Investing.com -- EUR/USD surged on Wednesday halting a five-day losing streak, as the minutes from the Federal Open Market Committee's July meeting provided little to no indication that the U.S. central bank could raise interest rates before the end of the fall.
The currency pair traded between 1.1018 and 1.1135, before settling at 1.1121, up 0.0096 or 0.87% on the session. The euro closed above 1.11 against the dollar for the first time in four sessions. After Wednesday's gains, EUR/USD is now up by more than 2.65% over the last month of trading.
The pair likely gained support at 1.0808, the low from July 20 and was met with resistance at 1.1213, the high from August 12.
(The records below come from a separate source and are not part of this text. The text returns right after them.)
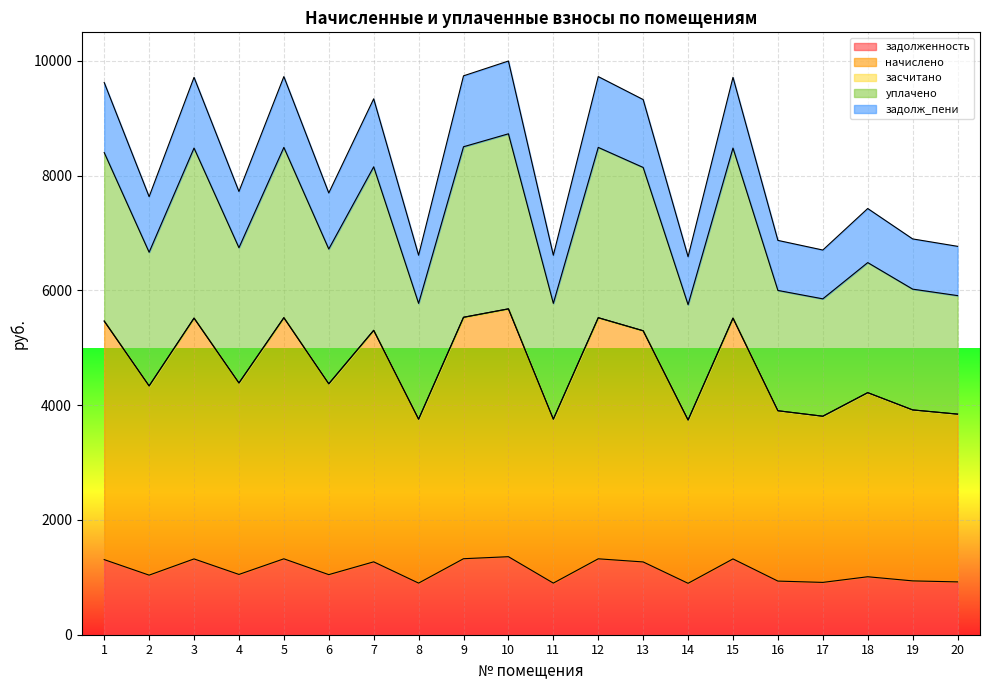

True or false: уплачено and задолженность cross at least once.

False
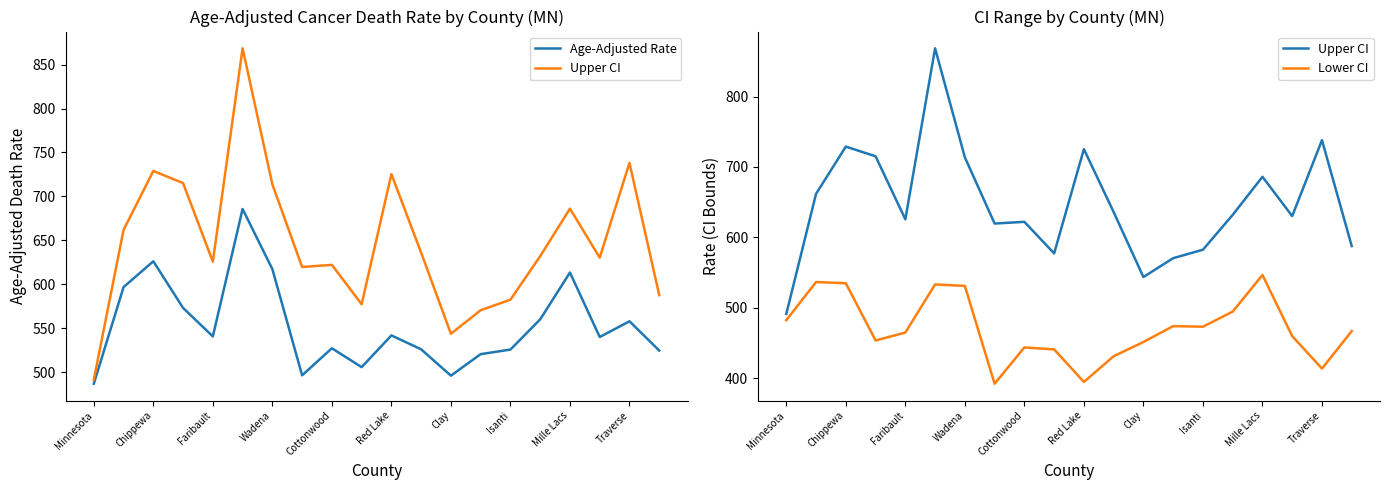

Reading left to right, extract all data points from this chart.

Age-Adjusted Rate: 486.7	596.7	626.1	573.0	540.6	685.6	617.2	496.3	527.1	505.6	541.7	525.9	495.9	520.4	525.6	560.0	613.3	539.9	557.8	524.5
Upper CI: 491.2	661.8	728.9	715.1	625.6	868.5	713.7	619.6	622.0	577.2	725.3	635.9	543.6	570.4	582.4	631.9	686.0	630.2	738.1	587.6
Lower CI: 482.3	536.5	534.8	453.5	464.7	533.1	531.0	392.0	443.6	440.8	394.6	431.1	451.3	473.9	473.0	494.5	546.5	459.6	413.6	466.8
Following the completion of its July FOMC meeting three weeks ago, the Fed provided no explicit indications that it could raise short-term interest rates when it meets next in September. At the time, the Fed reiterated that it needed to see further improvements in the U.S. labor market and signals that long-term inflation had moved gradually toward its target of 2% before it decided to hike interest rates. The minutes from last month's meeting released on Wednesday showed that the Fed could continue to take a "data-driven" approach over the next weeks, before determining whether to raise short-term interest rates for the first time since 2006 when it meets next in September.
On Wednesday morning, the U.S. Bureau of Labor Statistics (BLS) said its Consumer Price Index (CPI) for the month of July ticked up 0.1%, following solid gains of 0.3% and 0.4% in June and May respectively. A modest gain in apparel prices failed to offset declines in electricity and auto prices. Airfare prices also weighed on the July CPI, after plunging 5.6% -- its sharpest monthly drop in two decades. Analysts expected the July CPI to increase 0.2% on a monthly basis.
The BLS' headline inflation reading also increased 0.2% on a year-over-year basis, after posting a yearly gain of 0.1% in June. The Core CPI, which strips out food and energy prices, also inched up 0.1% from its June level, below expectations for a 0.2% monthly gain. Over the last 12 months, the core reading has increased 1.8% after remaining unchanged from June.
The muted inflationary gains could appease dovish sentiments at the Fed for a delayed rate hike. Long-term inflation has failed to reach the Fed's annual 2% target for every month over the last three years.
A reading of the July minutes paints a picture of a sharply divided FOMC regarding their views on inflation. The FOMC said by some objectives the inflation data was "not progressing" toward its targeted goal, according to the minutes. Other members, however, said that inflation conditions for a rate hike would be met or could be "met shortly."
The Fed's benchmark Federal Funds Rate has remained at its current level between zero and 0.25% since 2009 at the conclusion of the Financial Crisis. In addition, nearly a decade has passed since the Fed has last raised the benchmark rate.
In June, all 17 members of the FOMC expected that the Federal Funds Rate should remain under 1% by the end of 2015, according to the Fed's Dot Plot, which provides a long-term forecast on the path of interest rates. However, the median member projected that the Federal Funds Rate will be between a range of 0.5 and 0.75% at that point -- signaling a rate hike at some point this year and an end to a zero interest rate policy.
Elsewhere, the German Bundestag approved the European Commission's third bailout of Greece by a 454-113 vote, clearing the final hurdle for the cash-strapped nation to beginning receiving a €86 billion stimulus package from its international creditors. Officials from the board of the euro zone's bailout fund confirmed that it approved the disbursement of the first tranche of funding to Greece, allowing it to make a €3.2 billion loan repayment to the European Central Bank on Thursday.
The U.S. Dollar Index, which measures the strength of the greenback versus a basket of six other major currencies, ended Wednesday's session at 96.45, down 0.64%. The index inched up to 96.53 minutes after the Fed's release, before falling slightly back in the final hours of the session.